(DATA PROVIDED)

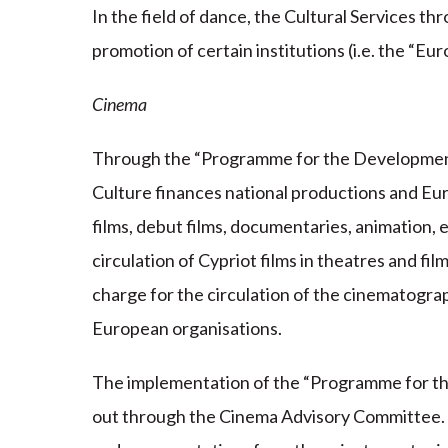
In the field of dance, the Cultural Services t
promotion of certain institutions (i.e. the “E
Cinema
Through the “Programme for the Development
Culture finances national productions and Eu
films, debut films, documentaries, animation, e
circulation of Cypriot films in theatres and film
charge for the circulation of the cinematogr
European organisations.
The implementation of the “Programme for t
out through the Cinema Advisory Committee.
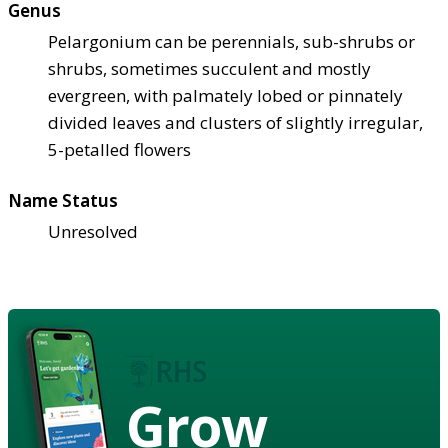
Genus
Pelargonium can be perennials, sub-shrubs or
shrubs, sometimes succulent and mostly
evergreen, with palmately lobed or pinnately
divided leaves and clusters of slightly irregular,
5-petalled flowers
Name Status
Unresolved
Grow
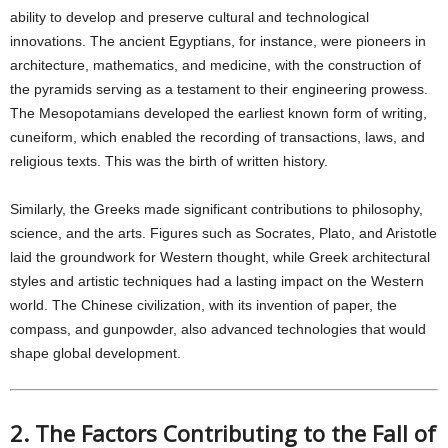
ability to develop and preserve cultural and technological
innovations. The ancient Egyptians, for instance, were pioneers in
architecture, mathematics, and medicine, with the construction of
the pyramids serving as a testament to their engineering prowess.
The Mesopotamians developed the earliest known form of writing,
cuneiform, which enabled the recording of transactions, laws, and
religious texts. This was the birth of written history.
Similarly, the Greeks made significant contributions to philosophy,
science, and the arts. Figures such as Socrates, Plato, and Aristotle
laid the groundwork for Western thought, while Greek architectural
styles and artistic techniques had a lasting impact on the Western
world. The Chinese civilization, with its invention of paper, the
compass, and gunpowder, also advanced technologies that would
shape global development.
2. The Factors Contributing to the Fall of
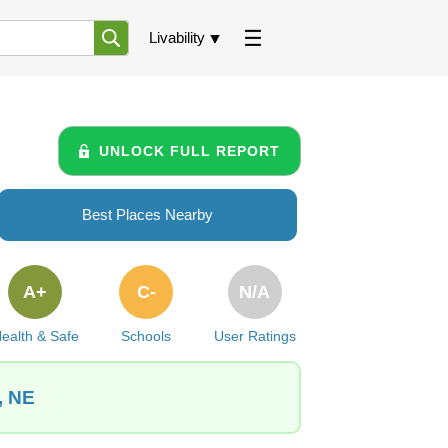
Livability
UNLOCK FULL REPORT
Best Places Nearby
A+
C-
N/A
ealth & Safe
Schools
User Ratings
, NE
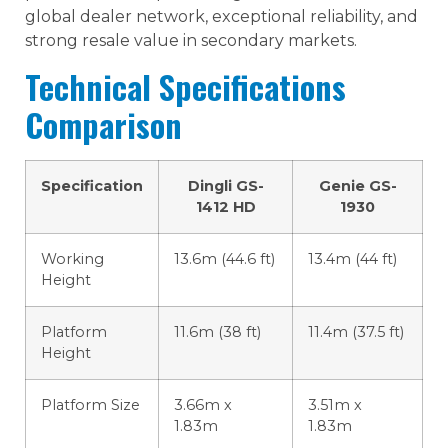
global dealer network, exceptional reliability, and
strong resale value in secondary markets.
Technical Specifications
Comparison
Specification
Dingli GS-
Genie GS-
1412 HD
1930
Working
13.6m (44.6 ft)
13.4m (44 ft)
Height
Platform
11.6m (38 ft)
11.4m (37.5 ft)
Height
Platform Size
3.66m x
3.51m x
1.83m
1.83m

(End DATA PROVIDED)

## WHAT IS REQUIRED:
All of the entries must be reproduced exactly, with no pictures kept.

## ANSWER TO THIS TASK:
In the field of dance, the Cultural Services t
promotion of certain institutions (i.e. the “E
Cinema
Through the “Programme for the Development
Culture finances national productions and Eu
films, debut films, documentaries, animation, e
circulation of Cypriot films in theatres and film
charge for the circulation of the cinematogr
European organisations.
The implementation of the “Programme for t
out through the Cinema Advisory Committee.
Genus
Pelargonium can be perennials, sub-shrubs or
shrubs, sometimes succulent and mostly
evergreen, with palmately lobed or pinnately
divided leaves and clusters of slightly irregular,
5-petalled flowers
Name Status
Unresolved
Grow
ability to develop and preserve cultural and technological
innovations. The ancient Egyptians, for instance, were pioneers in
architecture, mathematics, and medicine, with the construction of
the pyramids serving as a testament to their engineering prowess.
The Mesopotamians developed the earliest known form of writing,
cuneiform, which enabled the recording of transactions, laws, and
religious texts. This was the birth of written history.
Similarly, the Greeks made significant contributions to philosophy,
science, and the arts. Figures such as Socrates, Plato, and Aristotle
laid the groundwork for Western thought, while Greek architectural
styles and artistic techniques had a lasting impact on the Western
world. The Chinese civilization, with its invention of paper, the
compass, and gunpowder, also advanced technologies that would
shape global development.
2. The Factors Contributing to the Fall of
Livability
UNLOCK FULL REPORT
Best Places Nearby
A+
C-
N/A
ealth & Safe
Schools
User Ratings
, NE
global dealer network, exceptional reliability, and
strong resale value in secondary markets.
Technical Specifications
Comparison
Specification
Dingli GS-
Genie GS-
1412 HD
1930
Working
13.6m (44.6 ft)
13.4m (44 ft)
Height
Platform
11.6m (38 ft)
11.4m (37.5 ft)
Height
Platform Size
3.66m x
3.51m x
1.83m
1.83m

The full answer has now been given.